▸ **EXERCISE A**
Copy the records again word for word, beginning at the line that has "Reading right to" and stopping after the last line of the records. Leave out the pictures.

▸ **DOCUMENT SECTION**
[Start of section]

# My first competition



## Flem (Mar 6, 2014)

After 3 years of winemaking, I decided to enter some of my favorites in the American Wine Society's Pittsburgh Conference, Amateur Wine Making Competition.
I received a: silver medal for a 2011 Carmenere
bronze medal for a 2011 Merlot (my very first wine)
bronze medal for a 2011 Pinot Noir
bronze medal for a 2012 Chilean Malbec


----------



## ibglowin (Mar 6, 2014)

Well done. Congrats!


----------



## Runningwolf (Mar 6, 2014)

Flem Congratulations. When and how did you get the results. I was holding off on saying anything. Congratulations!!!


----------



## cmason1957 (Mar 6, 2014)

Very Well done.


----------



## sour_grapes (Mar 6, 2014)

Congrats! Good stuff!


----------



## joeswine (Mar 7, 2014)

*Congrats*

HA! YES THE SMELL OF METALS IN THE MORNING


----------



## JohnT (Mar 7, 2014)

Way to go man! Congats!

[End of section]

▸ **DATA TO USE**
[Start of section]

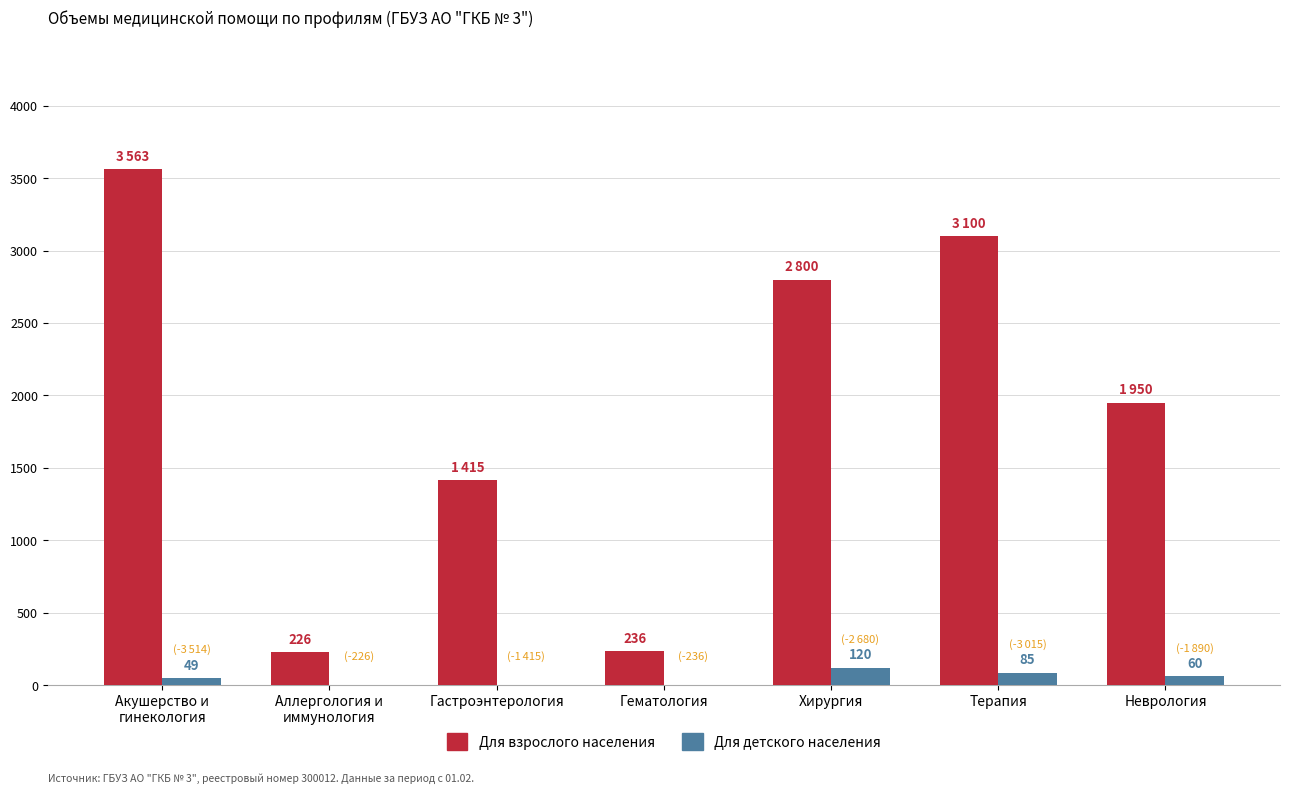

What is the difference between the Для взрослого населения values at Хирургия and Терапия?

300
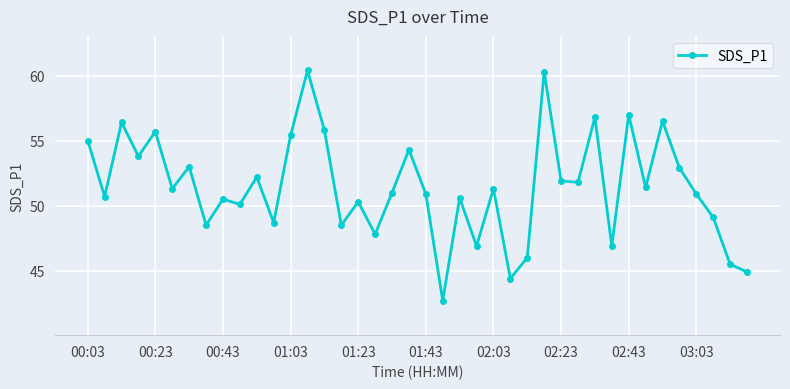

What is the maximum value shown in the chart?

60.4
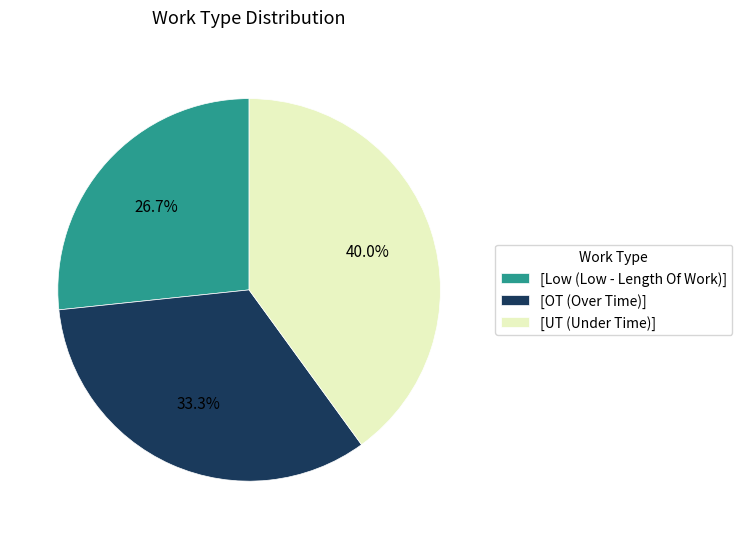

Which has a higher value, [UT (Under Time)] or [Low (Low - Length Of Work)]?

[UT (Under Time)]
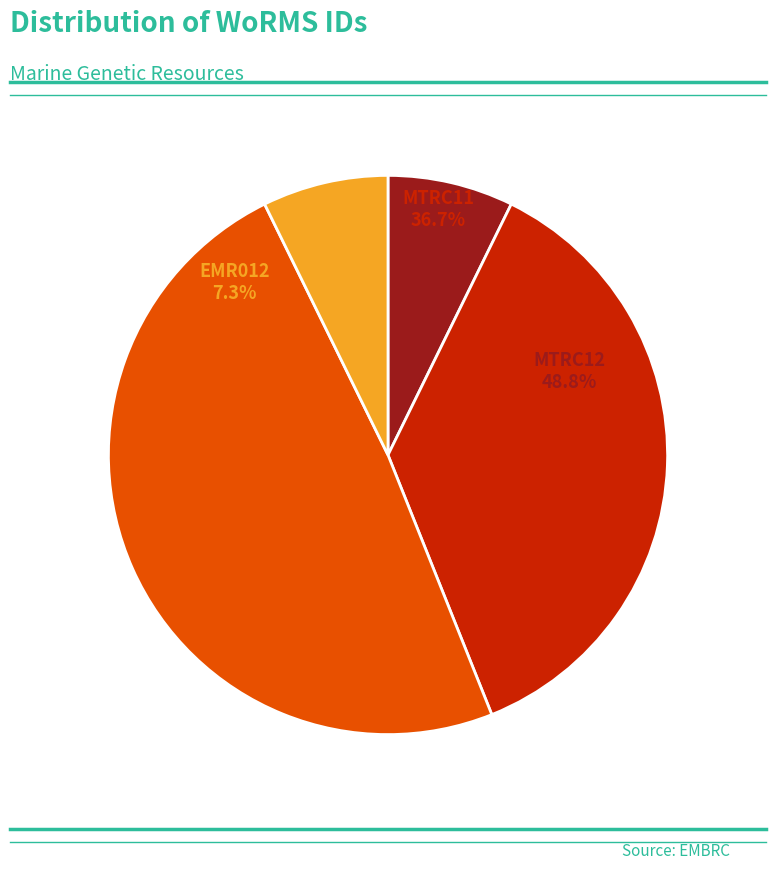

Combined, what portion of the pie is MTRC11 and EMR012?

43.9%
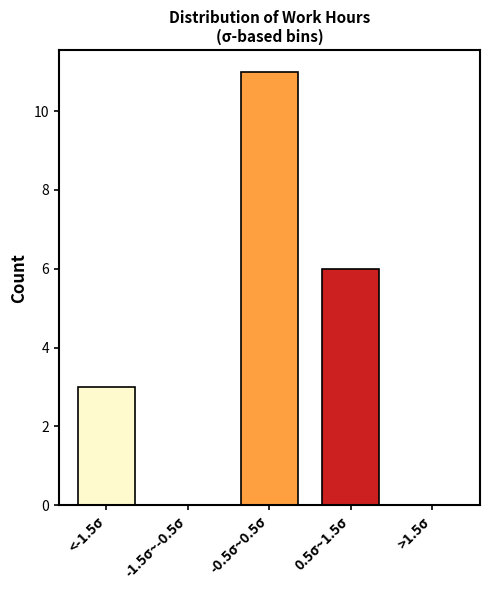

Reading right to left, extract all data points from this chart.

>1.5σ=0	0.5σ~1.5σ=6	-0.5σ~0.5σ=11	-1.5σ~-0.5σ=0	<-1.5σ=3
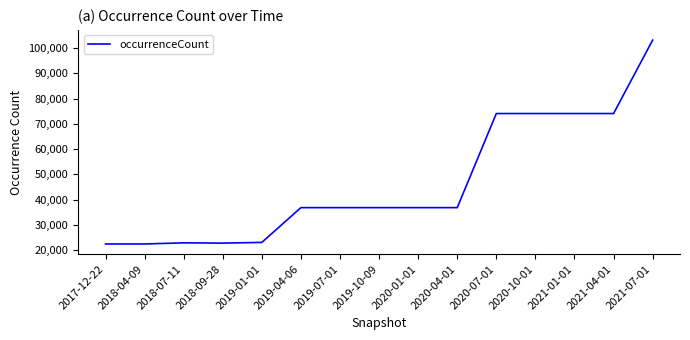

At which category does the chart reach its peak across all series?

2021-07-01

[End of section]

▸ **EXERCISE B**
In the thread about a first winemaking competition, which wine earned a silver medal?

▸ **WRITTEN REPLY A**
Reading right to left, extract all data points from this chart.

>1.5σ=0	0.5σ~1.5σ=6	-0.5σ~0.5σ=11	-1.5σ~-0.5σ=0	<-1.5σ=3

At which category does the chart reach its peak across all series?

2021-07-01

▸ **WRITTEN REPLY B**
A 2011 Carmenere.